## [DATA EXTRACTS]
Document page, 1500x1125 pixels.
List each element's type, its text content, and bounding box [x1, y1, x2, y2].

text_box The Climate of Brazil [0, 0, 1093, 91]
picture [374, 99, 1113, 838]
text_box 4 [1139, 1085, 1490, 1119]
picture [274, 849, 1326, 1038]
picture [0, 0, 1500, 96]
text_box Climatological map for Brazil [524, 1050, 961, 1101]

## [WORK ORDER]
Each entry above is to be printed again exactly.

## [SOLUTION BELOW]
Document page, 1500x1125 pixels.
List each element's type, its text content, and bounding box [x1, y1, x2, y2].

text_box The Climate of Brazil [0, 0, 1093, 91]
picture [374, 99, 1113, 838]
text_box 4 [1139, 1085, 1490, 1119]
picture [274, 849, 1326, 1038]
picture [0, 0, 1500, 96]
text_box Climatological map for Brazil [524, 1050, 961, 1101]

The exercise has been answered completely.